Mein Röntgenblick sieht hier den verschworenen Haufen von 2022 gegen eine Star-Versammlung mit Lücken. Marokko hat in Katar bewiesen, dass die Ordnung der Großen verhandelbar ist — ich habe damals gestaunt und seither auf die Fortsetzung gewartet. Eine niederländische Abwehr ohne ihre drei besten Verteidiger ist genau die Einladung, auf die so eine Mannschaft lauert.
Abseits des Platzes
Zwanzig der sechsundzwanzig Marokkaner sind nicht in Marokko geboren — in Rotterdam, Amsterdam, Madrid, Brüssel, Paris. Drei stehen heute gegen das Land, in dem sie zur Welt kamen: Mazraoui, Salah-Eddine, Amrabat, alle in den Niederlanden geboren. Brahim Díaz wuchs in Málaga auf, spielte für spanische Jugendteams — und entschied sich für Marokko. Das ist keine Verlegenheit, das ist eine Wahl. Diese Spieler hätten den bequemen Weg gehen können, das Trikot der Geburtsstadt.

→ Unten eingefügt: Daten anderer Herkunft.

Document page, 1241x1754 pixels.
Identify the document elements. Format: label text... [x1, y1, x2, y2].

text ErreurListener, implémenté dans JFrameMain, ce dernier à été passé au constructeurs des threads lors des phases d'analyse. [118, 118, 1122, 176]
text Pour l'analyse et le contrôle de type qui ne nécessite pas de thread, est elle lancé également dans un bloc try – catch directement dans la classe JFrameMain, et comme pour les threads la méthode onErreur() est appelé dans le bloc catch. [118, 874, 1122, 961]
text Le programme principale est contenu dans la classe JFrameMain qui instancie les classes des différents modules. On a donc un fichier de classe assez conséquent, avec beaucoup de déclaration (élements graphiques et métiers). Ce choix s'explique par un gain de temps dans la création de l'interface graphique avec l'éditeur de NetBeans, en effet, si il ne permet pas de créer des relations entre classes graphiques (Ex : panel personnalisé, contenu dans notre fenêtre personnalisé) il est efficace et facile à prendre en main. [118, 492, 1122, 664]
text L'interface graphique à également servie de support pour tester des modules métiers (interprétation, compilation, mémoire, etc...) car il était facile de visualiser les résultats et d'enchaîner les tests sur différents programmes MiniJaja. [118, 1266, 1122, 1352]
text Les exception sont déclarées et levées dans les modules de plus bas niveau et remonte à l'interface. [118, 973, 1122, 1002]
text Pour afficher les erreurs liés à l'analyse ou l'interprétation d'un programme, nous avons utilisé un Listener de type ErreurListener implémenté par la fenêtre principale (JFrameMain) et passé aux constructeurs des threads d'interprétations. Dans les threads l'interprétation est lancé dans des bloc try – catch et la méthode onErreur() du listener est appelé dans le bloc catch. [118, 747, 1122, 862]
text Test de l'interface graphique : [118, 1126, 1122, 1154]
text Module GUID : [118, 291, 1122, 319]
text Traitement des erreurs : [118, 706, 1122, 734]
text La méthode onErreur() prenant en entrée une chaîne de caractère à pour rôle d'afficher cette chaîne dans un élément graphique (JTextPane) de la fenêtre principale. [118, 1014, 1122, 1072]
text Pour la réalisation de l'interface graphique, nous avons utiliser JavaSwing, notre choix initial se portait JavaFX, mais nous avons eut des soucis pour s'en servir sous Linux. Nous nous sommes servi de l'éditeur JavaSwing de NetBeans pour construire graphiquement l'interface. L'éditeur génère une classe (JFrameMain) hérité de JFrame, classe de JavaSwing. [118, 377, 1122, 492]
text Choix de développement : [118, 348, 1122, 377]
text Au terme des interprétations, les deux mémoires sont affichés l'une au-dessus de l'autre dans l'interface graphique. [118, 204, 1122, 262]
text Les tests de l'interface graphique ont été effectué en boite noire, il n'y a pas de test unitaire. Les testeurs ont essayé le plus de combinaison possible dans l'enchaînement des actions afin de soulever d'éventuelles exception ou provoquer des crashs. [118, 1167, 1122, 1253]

Sie haben das Trikot der Herkunft gewählt, das ihrer Eltern, das schwierigere. Und Marokko hat aus dieser Wahl ein Halbfinale gemacht, als erste afrikanische und arabische Nation überhaupt. Wer fragt, was eine Nationalmannschaft ist, bekommt hier die ehrlichste Antwort des Turniers: die, für die man sich entscheidet.
Was die Welt erwartet
Knapp die Hälfte sieht Oranje vorne, ein Viertel Marokko, der Rest ein Remis. Der Markt rechnet mit dem Namen Niederlande und übersieht die Lazarettliste. Ich rechne mit der Kabine. Ein Marokko in dieser Form gegen eine Notabwehr ist näher dran, als die 25 Prozent sagen.
Brunos Ansage
Die Fortsetzung beginnt hier. Marokko gewinnt 2:1.
Ich bin diesem Team in Katar verfallen. Heute Nacht in Monterrey halte ich ihm die Treue — mit dem Herzen und, ausnahmsweise, auch mit dem Kopf.